Anyone have any input on how to mimic this finish on eastern pine? It says it is reclaimed wood with a wax pine finish. I bought some 1"x 10"x 6' pine boards from HD and experimented with a Bri-Wax rustic pine finish but it is too dark. I also had some Johnsons Paste wax and applied it but it looks like nothing was applied once it dries. The picture below looks like it has a darker tint than freshly cut pine and the reclaimed look is what I am aiming for. Any input would be appreciated!

http://www.potterybarn.com/products/mason-reclaimed-wood-headboard/?pkey=e%7Cmason%7C20%7Cbest%7C0%7C1%7C24%7C%7C8&cm_src=PRODUCTSEARCH||NoFacet-_-NoFacet-_-NoMerchRules-_-

Thanks!
David Drummond


----------



## Loren (May 30, 2008)

Looks like it might be wire brushed and exposed to light.


----------



## cabmaker (Sep 16, 2010)

Paint with latex (flat or satin). Paint with the same application skills a 3-4 yr old might employ.(dont want 100% coverage). Preferably by brush. Than sand to desired patina. Best if you sand shortly after paint flashes. Once dry apply topcoat of your choice. Enjoy JB


----------



## Dirte (Feb 7, 2011)

Cabmaker; not sure I understand your method of painting with Latex. I was thinking sun exposure might have some affect on the color of wood as well. Maybe I'm missing something??? Thanks for the input!


----------



## cabmaker (Sep 16, 2010)

David I guess I missed your main objective. I assumed your aim was to achieve the wash finish. If yur after the aged wood look (for go the white wash, pickling) , doug fir might get you where you want to go with it. If your trying to achieve the whole deal imediately, youll probably need to apply (sparingly) a dash of oil stain to the equation to achieve the darkness I think your after. Once dry then do the pickling.


----------



## bobsmyuncle (Jan 12, 2011)

Go out and get some pallets, preferably ones that have been sitting around for a while. Seriously, I was in an $800K house with a dining table made from "recycled pallet wood," nailholes and all. She was so proud of it. I'm thinking it's going to have some great patina after a spilled cheeseburger and red Kool Aid.
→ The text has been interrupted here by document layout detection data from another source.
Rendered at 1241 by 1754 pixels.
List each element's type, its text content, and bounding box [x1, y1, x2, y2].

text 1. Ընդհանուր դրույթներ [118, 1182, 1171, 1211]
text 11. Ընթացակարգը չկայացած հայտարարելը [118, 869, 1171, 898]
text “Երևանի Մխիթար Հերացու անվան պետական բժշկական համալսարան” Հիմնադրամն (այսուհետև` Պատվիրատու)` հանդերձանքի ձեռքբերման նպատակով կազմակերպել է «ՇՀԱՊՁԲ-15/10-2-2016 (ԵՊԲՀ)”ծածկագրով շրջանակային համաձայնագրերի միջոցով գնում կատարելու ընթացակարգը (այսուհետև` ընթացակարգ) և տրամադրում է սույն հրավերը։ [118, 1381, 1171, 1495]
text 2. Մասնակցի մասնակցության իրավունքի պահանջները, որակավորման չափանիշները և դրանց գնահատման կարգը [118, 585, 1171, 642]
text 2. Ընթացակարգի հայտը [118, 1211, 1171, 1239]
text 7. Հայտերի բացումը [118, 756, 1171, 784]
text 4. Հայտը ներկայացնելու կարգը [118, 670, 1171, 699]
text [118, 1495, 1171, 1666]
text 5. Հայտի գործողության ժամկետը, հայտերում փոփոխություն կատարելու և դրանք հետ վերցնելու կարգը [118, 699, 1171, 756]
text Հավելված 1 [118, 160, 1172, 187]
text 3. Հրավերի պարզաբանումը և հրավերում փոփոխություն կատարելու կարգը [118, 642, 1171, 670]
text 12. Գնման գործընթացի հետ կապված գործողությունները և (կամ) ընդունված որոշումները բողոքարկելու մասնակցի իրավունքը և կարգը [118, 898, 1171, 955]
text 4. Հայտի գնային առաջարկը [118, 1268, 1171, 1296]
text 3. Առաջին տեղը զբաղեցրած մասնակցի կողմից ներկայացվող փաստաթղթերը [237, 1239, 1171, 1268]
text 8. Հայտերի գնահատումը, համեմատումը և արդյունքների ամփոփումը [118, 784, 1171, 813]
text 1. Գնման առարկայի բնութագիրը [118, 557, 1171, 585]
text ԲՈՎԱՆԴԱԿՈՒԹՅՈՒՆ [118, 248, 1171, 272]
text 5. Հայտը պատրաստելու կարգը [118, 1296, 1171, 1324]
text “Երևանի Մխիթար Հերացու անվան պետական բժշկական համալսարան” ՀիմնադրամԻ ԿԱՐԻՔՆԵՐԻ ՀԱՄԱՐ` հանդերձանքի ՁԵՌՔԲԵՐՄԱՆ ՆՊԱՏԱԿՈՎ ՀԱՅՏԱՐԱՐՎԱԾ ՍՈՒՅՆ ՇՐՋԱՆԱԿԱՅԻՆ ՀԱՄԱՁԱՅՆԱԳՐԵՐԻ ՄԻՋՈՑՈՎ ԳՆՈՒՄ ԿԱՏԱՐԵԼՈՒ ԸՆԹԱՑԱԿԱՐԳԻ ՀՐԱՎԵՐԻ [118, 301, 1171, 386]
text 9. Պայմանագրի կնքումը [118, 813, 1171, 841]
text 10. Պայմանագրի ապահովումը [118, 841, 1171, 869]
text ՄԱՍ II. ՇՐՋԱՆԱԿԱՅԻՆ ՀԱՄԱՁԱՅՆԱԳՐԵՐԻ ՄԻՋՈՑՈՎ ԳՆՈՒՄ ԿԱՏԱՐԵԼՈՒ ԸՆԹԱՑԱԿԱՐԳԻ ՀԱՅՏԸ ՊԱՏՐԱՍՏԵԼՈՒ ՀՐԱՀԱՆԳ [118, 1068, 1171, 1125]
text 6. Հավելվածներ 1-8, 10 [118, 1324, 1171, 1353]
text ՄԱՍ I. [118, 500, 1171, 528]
I am not sure. My guess is that it has some sort of chemical treatment that ages the wood. Acid or alkali with or without heat.


----------



## SteviePete (May 10, 2009)

Two part chemical cleaning-strong base, then acid. Sunshine dry, pickled white diluted latex. Distress, wirebrush, cut oil stain with LOPS, Dry it a few days. A sealer-shellac or thinned varnish. It is really tough to match in a short time-either do it all at once or roll the dice-you may not want a match. Good Luck Steve


----------